Upon careful reevaluation, we have recognized the need to revise that statement. We have now amended line 109 to read "one of the most reliable options," which reflects a more cautious and balanced perspective. To strengthen our argument and provide credible support for this claim, we have added two relevant citations (please see line 108) that demonstrate research studies and their conclusions aligning with our statement. These citations substantiate our claim and underscore the validity of our approach as one of the best available options for the problem at hand.

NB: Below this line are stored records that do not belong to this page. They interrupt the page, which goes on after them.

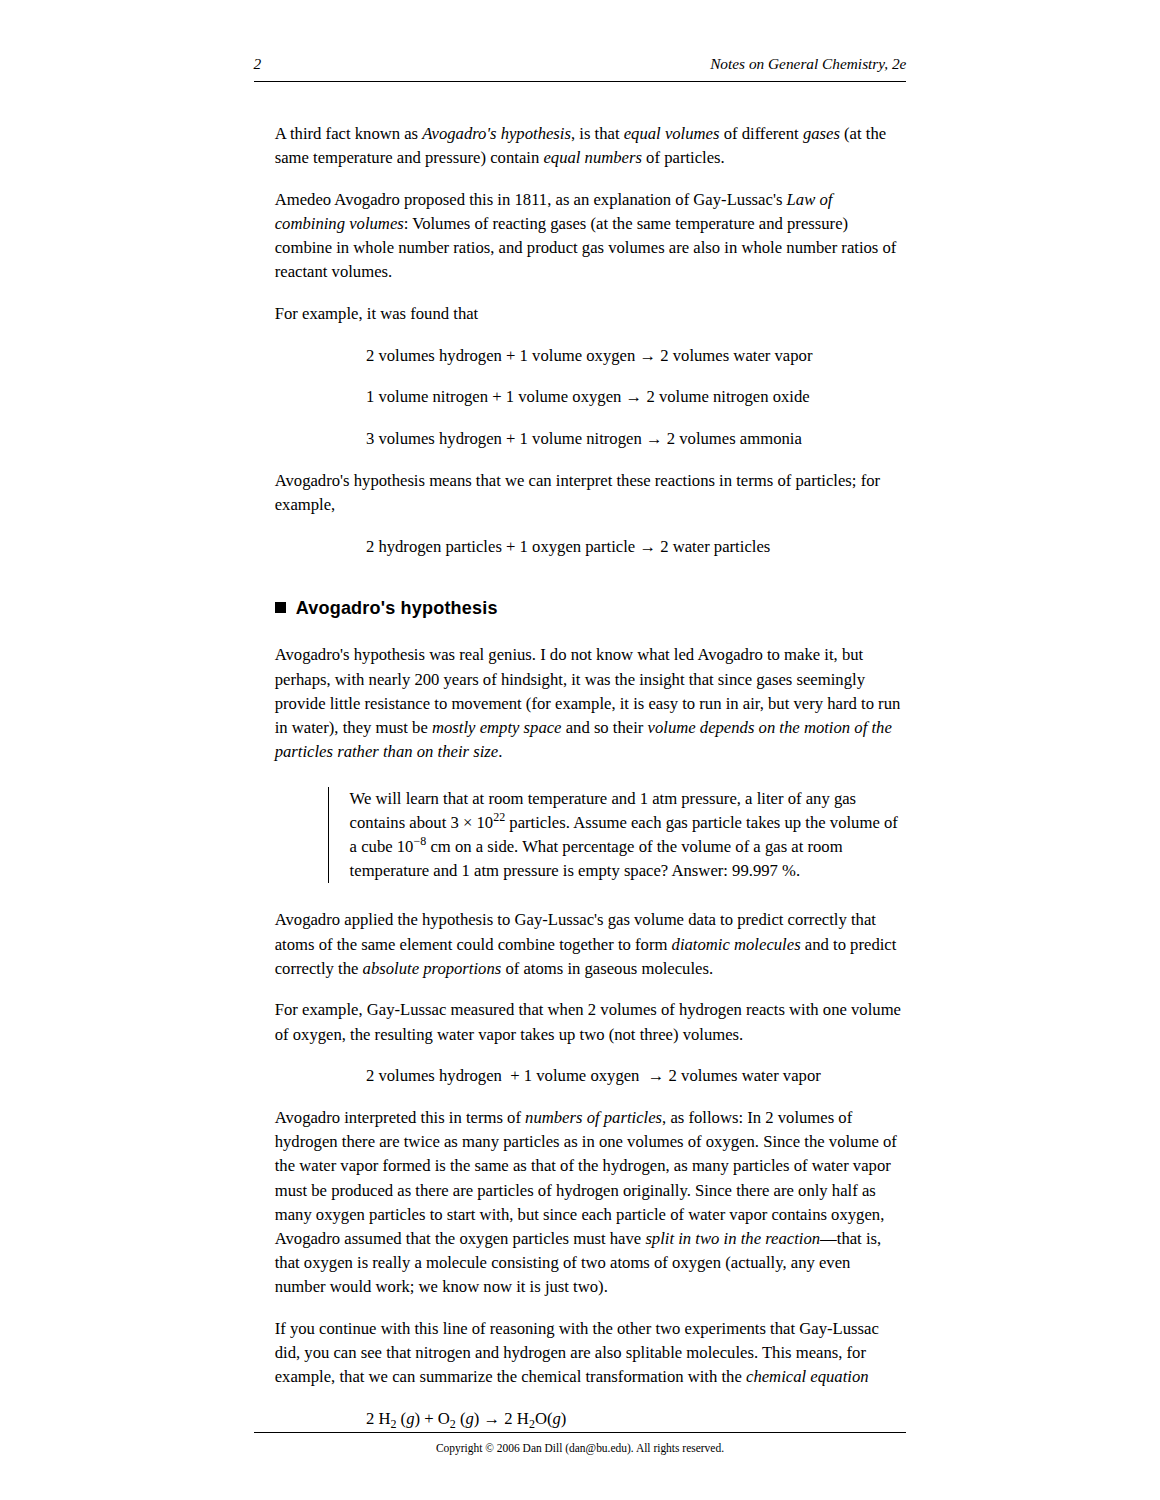2 Notes on General Chemistry, 2e
A third fact known as Avogadro's hypothesis, is that equal volumes of different gases (at the same temperature and pressure) contain equal numbers of particles.
Amedeo Avogadro proposed this in 1811, as an explanation of Gay-Lussac's Law of combining volumes: Volumes of reacting gases (at the same temperature and pressure) combine in whole number ratios, and product gas volumes are also in whole number ratios of reactant volumes.
For example, it was found that
2 volumes hydrogen + 1 volume oxygen → 2 volumes water vapor
1 volume nitrogen + 1 volume oxygen → 2 volume nitrogen oxide
3 volumes hydrogen + 1 volume nitrogen → 2 volumes ammonia
Avogadro's hypothesis means that we can interpret these reactions in terms of particles; for example,
2 hydrogen particles + 1 oxygen particle → 2 water particles
Avogadro's hypothesis
Avogadro's hypothesis was real genius. I do not know what led Avogadro to make it, but perhaps, with nearly 200 years of hindsight, it was the insight that since gases seemingly provide little resistance to movement (for example, it is easy to run in air, but very hard to run in water), they must be mostly empty space and so their volume depends on the motion of the particles rather than on their size.
We will learn that at room temperature and 1 atm pressure, a liter of any gas contains about 3 × 1022 particles. Assume each gas particle takes up the volume of a cube 10−8 cm on a side. What percentage of the volume of a gas at room temperature and 1 atm pressure is empty space? Answer: 99.997 %.
Avogadro applied the hypothesis to Gay-Lussac's gas volume data to predict correctly that atoms of the same element could combine together to form diatomic molecules and to predict correctly the absolute proportions of atoms in gaseous molecules.
For example, Gay-Lussac measured that when 2 volumes of hydrogen reacts with one volume of oxygen, the resulting water vapor takes up two (not three) volumes.
2 volumes hydrogen + 1 volume oxygen → 2 volumes water vapor
Avogadro interpreted this in terms of numbers of particles, as follows: In 2 volumes of hydrogen there are twice as many particles as in one volumes of oxygen. Since the volume of the water vapor formed is the same as that of the hydrogen, as many particles of water vapor must be produced as there are particles of hydrogen originally. Since there are only half as many oxygen particles to start with, but since each particle of water vapor contains oxygen, Avogadro assumed that the oxygen particles must have split in two in the reaction—that is, that oxygen is really a molecule consisting of two atoms of oxygen (actually, any even number would work; we know now it is just two).
If you continue with this line of reasoning with the other two experiments that Gay-Lussac did, you can see that nitrogen and hydrogen are also splitable molecules. This means, for example, that we can summarize the chemical transformation with the chemical equation
2 H2 (g) + O2 (g) → 2 H2O(g)
Copyright © 2006 Dan Dill (dan@bu.edu). All rights reserved.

  • Comment 3: The introduction has not shown why this study is necessary. I.e., it did not present the gaps from extant literature. Although an attempt was made to present the aim of the study but it deviated to an extent from the study title. Revisit the title, and the "main aim" for a proper alignment. Secondly, there is not mention of the specific objectives of the study that must be applied to achieve the aim.

Response: Thank you for pointing this out. We have described the study aim in the Introduction section of the manuscript, in lines 113-120.

From our perspective, the motivation behind this research stems from a critical gap in the existing literature: the scarcity of genomic data from the Eastern European population, especially in the context of utilizing genetics for biogeographic origin prediction (lines 40-45). Despite the growing importance of genetic studies for understanding population diversity and disease susceptibility, there remains a notable lack of comprehensive studies conducted on genomes from individuals from this particular region of Europe.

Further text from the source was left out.